Mithé espelt
1923-2020
La vie de Mithé Espelt est une véritable saga. Née en 1923 à Lunel, en Camargue, dans le sud de la France, elle est plongée très jeune par son grand-père, Edmond Baissat, dans un biotope inattendu. Ardent défenseur du parler provençal, aux côtés de son ami Frédéric Mistral -Prix Nobel de littérature- Edmond est en effet une figure importante de la vie artistique et intellectuelle locale. À Lunel, il immerge la petite Mithé dans la société (Cocteau, Bérard, Picasso etc.) de son voisin, Jean Hugo, et dans celle des nombreux écrivains et artistes qu’il fréquente. Fréquentations qui se révéleront décisives dans la structuration de la personnalité, la vision du monde, et la future posture artistique de la jeune enfant.
À l’Ecole des Beaux-Arts de Montpellier où elle est admise à moins de seize ans, Mithé sera rejointe par Valentine Schlegel (qu’elle a surnommée Linous) sa grande amie Sétoise. Trois ans plus tard, la visionnaire Emilie Decanis la sélectionne pour faire partie de la première promotion de l’école expérimentale de céramique de Fontcarrade, projet novateur destiné à former les meilleurs céramistes français de sa génération.
Puis Mithé s’installe à Paris pour travailler dans l’atelier de Nathalie Pol, céramiste-boutonnière renommée à l’enseigne de « Atelier Lydia Chartier ». En ces temps de guerre, les boutons de peu permettent d’égayer la grisaille des jours. Chargée de réaliser les créations de Line Vautrin, elle va y rester deux ans et gardera toujours la nostalgie du souvenir ébloui de cette collaboration avec la grande artiste.
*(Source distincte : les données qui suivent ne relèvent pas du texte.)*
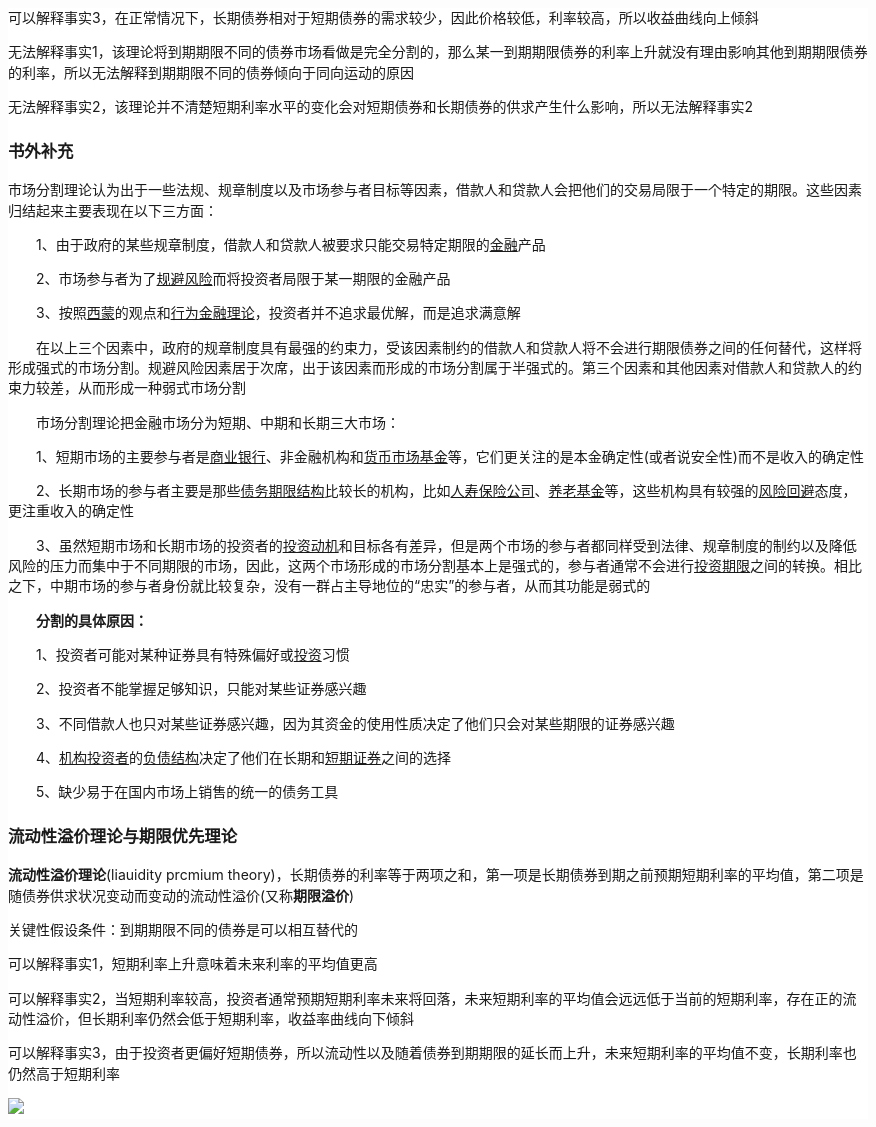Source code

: 可以解释事实3，在正常情况下，长期债券相对于短期债券的需求较少，因此价格较低，利率较高，所以收益曲线向上倾斜

无法解释事实1，该理论将到期期限不同的债券市场看做是完全分割的，那么某一到期期限债券的利率上升就没有理由影响其他到期期限债券的利率，所以无法解释到期期限不同的债券倾向于同向运动的原因

无法解释事实2，该理论并不清楚短期利率水平的变化会对短期债券和长期债券的供求产生什么影响，所以无法解释事实2

### 书外补充

市场分割理论认为出于一些法规、规章制度以及市场参与者目标等因素，借款人和贷款人会把他们的交易局限于一个特定的期限。这些因素归结起来主要表现在以下三方面：

　　1、由于政府的某些规章制度，借款人和贷款人被要求只能交易特定期限的[金融](https://wiki.mbalib.com/wiki/金融)产品

　　2、市场参与者为了[规避风险](https://wiki.mbalib.com/wiki/规避风险)而将投资者局限于某一期限的金融产品

　　3、按照[西蒙](https://wiki.mbalib.com/wiki/西蒙)的观点和[行为金融理论](https://wiki.mbalib.com/wiki/行为金融理论)，投资者并不追求最优解，而是追求满意解

　　在以上三个因素中，政府的规章制度具有最强的约束力，受该因素制约的借款人和贷款人将不会进行期限债券之间的任何替代，这样将形成强式的市场分割。规避风险因素居于次席，出于该因素而形成的市场分割属于半强式的。第三个因素和其他因素对借款人和贷款人的约束力较差，从而形成一种弱式市场分割

　　市场分割理论把金融市场分为短期、中期和长期三大市场：

　　1、短期市场的主要参与者是[商业银行](https://wiki.mbalib.com/wiki/商业银行)、非金融机构和[货币市场基金](https://wiki.mbalib.com/wiki/货币市场基金)等，它们更关注的是本金确定性(或者说安全性)而不是收入的确定性

　　2、长期市场的参与者主要是那些[债务期限结构](https://wiki.mbalib.com/wiki/债务期限结构)比较长的机构，比如[人寿保险公司](https://wiki.mbalib.com/wiki/人寿保险公司)、[养老基金](https://wiki.mbalib.com/wiki/养老基金)等，这些机构具有较强的[风险回避](https://wiki.mbalib.com/wiki/风险回避)态度，更注重收入的确定性

　　3、虽然短期市场和长期市场的投资者的[投资动机](https://wiki.mbalib.com/wiki/投资动机)和目标各有差异，但是两个市场的参与者都同样受到法律、规章制度的制约以及降低风险的压力而集中于不同期限的市场，因此，这两个市场形成的市场分割基本上是强式的，参与者通常不会进行[投资期限](https://wiki.mbalib.com/wiki/投资期限)之间的转换。相比之下，中期市场的参与者身份就比较复杂，没有一群占主导地位的“忠实”的参与者，从而其功能是弱式的

　　**分割的具体原因：**

　　1、投资者可能对某种证券具有特殊偏好或[投资](https://wiki.mbalib.com/wiki/投资)习惯

　　2、投资者不能掌握足够知识，只能对某些证券感兴趣

　　3、不同借款人也只对某些证券感兴趣，因为其资金的使用性质决定了他们只会对某些期限的证券感兴趣

　　4、[机构投资者](https://wiki.mbalib.com/wiki/机构投资者)的[负债结构](https://wiki.mbalib.com/wiki/负债结构)决定了他们在长期和[短期证券](https://wiki.mbalib.com/wiki/短期证券)之间的选择

　　5、缺少易于在国内市场上销售的统一的债务工具

### 流动性溢价理论与期限优先理论

**流动性溢价理论**(liauidity  prcmium  theory)，长期债券的利率等于两项之和，第一项是长期债券到期之前预期短期利率的平均值，第二项是随债券供求状况变动而变动的流动性溢价(又称**期限溢价**)

关键性假设条件：到期期限不同的债券是可以相互替代的

可以解释事实1，短期利率上升意味着未来利率的平均值更高

可以解释事实2，当短期利率较高，投资者通常预期短期利率未来将回落，未来短期利率的平均值会远远低于当前的短期利率，存在正的流动性溢价，但长期利率仍然会低于短期利率，收益率曲线向下倾斜

可以解释事实3，由于投资者更偏好短期债券，所以流动性以及随着债券到期期限的延长而上升，未来短期利率的平均值不变，长期利率也仍然高于短期利率

![](https://cdn.jsdelivr.net/gh/2841220231/image-my-web@master/博客-文章/Snipaste_2021-11-19_08-31-48.png)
À la disparition de son père, en 1946, Mithé revient à Lunel pour s’occuper de sa jeune sœur, orpheline comme elle.
Elle a alors 23 ans et installe immédiatement un petit atelier de céramique dans lequel elle décline des poteries dans l’air du temps, élabore ses premières collections de bijoux et réalise les tout premiers petits miroirs. Emilie Decanis, qui avait repéré son talent à Fontcarrade et voit en elle l’un des jeunes espoirs de la scène céramique , l’intègre à de nombreuses expositions, en France et à l’étranger. Le succès est au rendez-vous :Mithé se retrouve en charge des collections de bijoux de la Maison Souleiado et réalise des commandes spéciales pour des clientes comme Louise de Vilmorin ou encore Poupette Vachon, la styliste de Brigitte Bardot à Saint-Tropez.
Mithé se marie en 1951. Ses enfants, Marion et Martin, viennent au monde en 1954 et 1955. Elle va mettre à profit ces années intermédiaires pour développer un projet artistique tout à fait original : adoptant une posture anonyme, elle décide de se consacrer à la réalisation de petits objets du quotidien féminin – bijoux, boites à bijoux, miroirs- et abandonne la poterie traditionnelle.
Car elle a décidé d’offrir à ces femmes qui viennent d’obtenir le droit de vote – mais n’ont pas encore celui d’ouvrir un compte en banque- la possibilité de choisir leurs bijoux et les accessoires du quotidien de leurs boudoirs.
Tout en les questionnant sur l’idée même de désir et de séduction et leur souffler à l’oreille que leur force pourrait bien résider dans cette forme de légèreté que les hommes leur attribuent.
Au long d’une longue carrière émaillée de l’or du succès et de rencontres extraordinaires l’exploratrice des reflets et des pièges de la séduction a su créer un style inimitable, celui d’une œuvre libre et d’avant-garde faite de grâce et de légèreté. Et l’ensemble époustouflant de bijoux, de petits miroirs et de ces coffrets à secrets qui ont fait sa renommée n’en finit pas de surprendre et de ravir les amateurs du monde entier.
Mithé Espelt s’est éclipsée dans l’un de ces merveilleux sourires qui ont illuminé nos années de connivence en septembre 2020, au moment où paraissait la monographie « Mithé Espelt, le luxe discret du quotidien » sur laquelle nous avions travaillé ensemble avec tant de plaisir – réussissant ainsi à éviter la gloire jusqu’au bout – elle qui n’eut d’autre prétention que d’être un humble artisan. Car les mains du potier retournent à la terre lorsque les œuvres qu’elles ont suscitées témoignent pour toujours de leurs gestes enchanteurs.